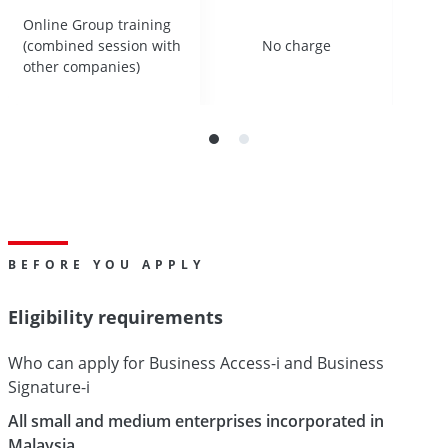
Online Group training
Online Group training
(combined session with
(combined session with
No charge
No charge
other companies)
other companies)
BEFORE YOU APPLY
Eligibility requirements
Who can apply for Business Access-i and Business
Signature-i
All small and medium enterprises incorporated in
Malaysia.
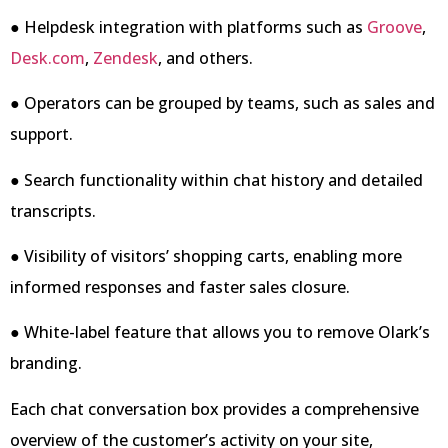
● Helpdesk integration with platforms such as
Groove
,
Desk.com
,
Zendesk
, and others.
● Operators can be grouped by teams, such as sales and
support.
● Search functionality within chat history and detailed
transcripts.
● Visibility of visitors’ shopping carts, enabling more
informed responses and faster sales closure.
● White-label feature that allows you to remove Olark’s
branding.
Each chat conversation box provides a comprehensive
overview of the customer’s activity on your site,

Exercise instructions: Could you copy every line from the records that has "sales" in it?

Solution to this task:
● Operators can be grouped by teams, such as sales and
informed responses and faster sales closure.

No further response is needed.